(Dataset excerpts)
- - -

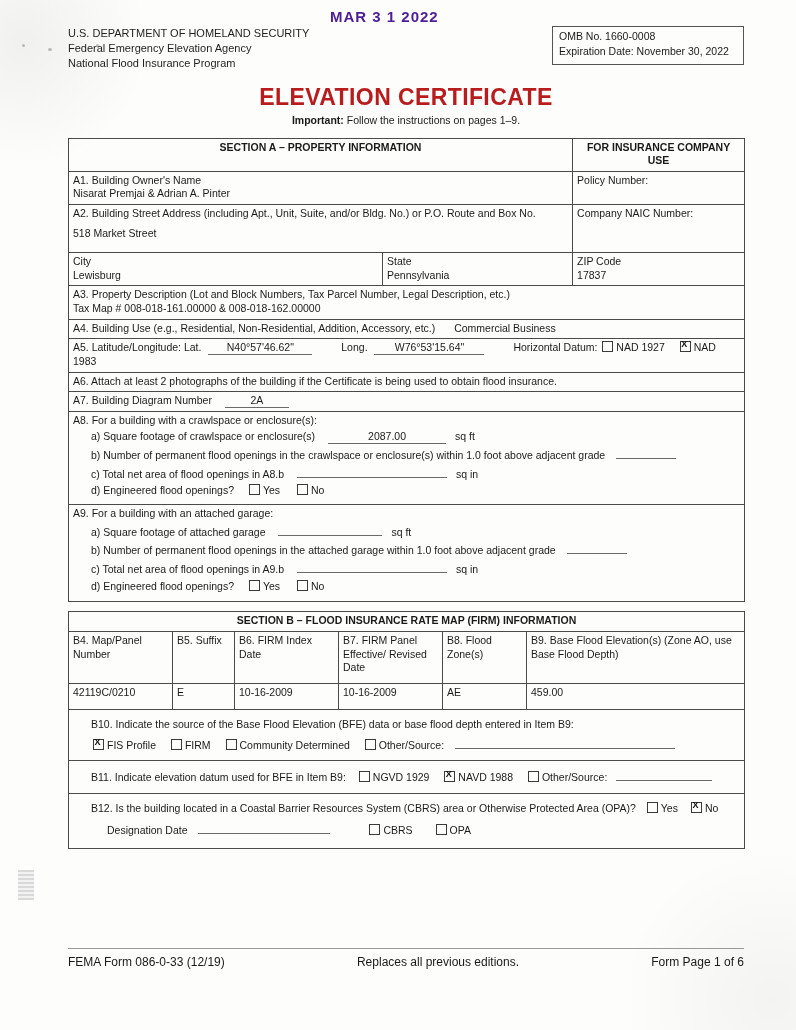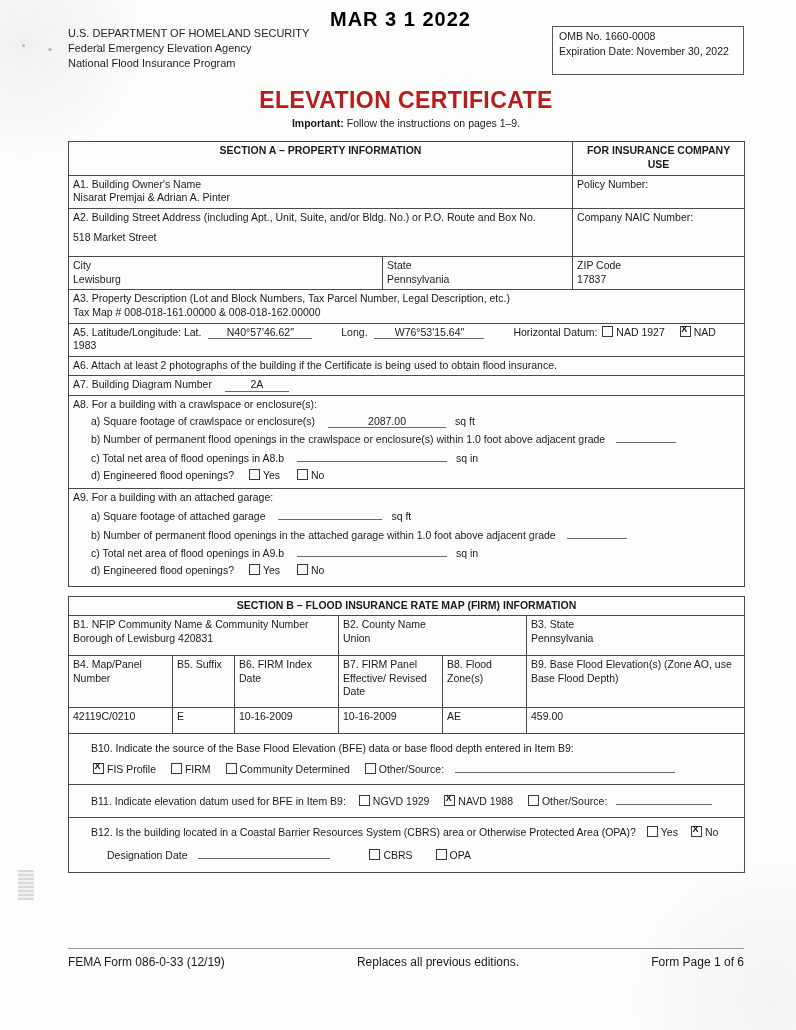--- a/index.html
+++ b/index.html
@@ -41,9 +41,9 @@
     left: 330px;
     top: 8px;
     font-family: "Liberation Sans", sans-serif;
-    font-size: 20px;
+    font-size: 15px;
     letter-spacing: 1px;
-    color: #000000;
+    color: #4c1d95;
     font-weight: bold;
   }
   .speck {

- - -

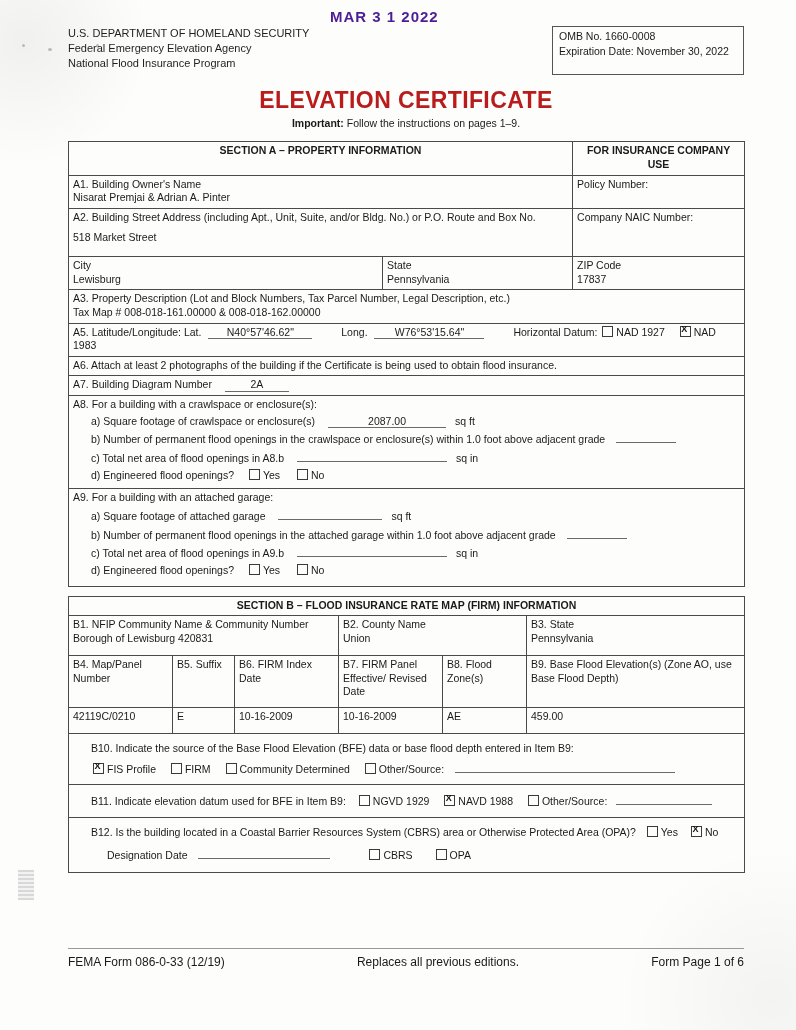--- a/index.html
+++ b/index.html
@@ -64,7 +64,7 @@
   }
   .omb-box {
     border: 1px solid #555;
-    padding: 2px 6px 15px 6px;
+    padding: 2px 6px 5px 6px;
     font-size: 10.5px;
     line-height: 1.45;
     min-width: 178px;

- - -

> What you will do
The exercise is to copy out every line above that has the word "font" in it.

> Answer space
     font-family: "Liberation Sans", sans-serif;
-    font-size: 20px;
+    font-size: 15px;
     font-weight: bold;
     font-size: 10.5px;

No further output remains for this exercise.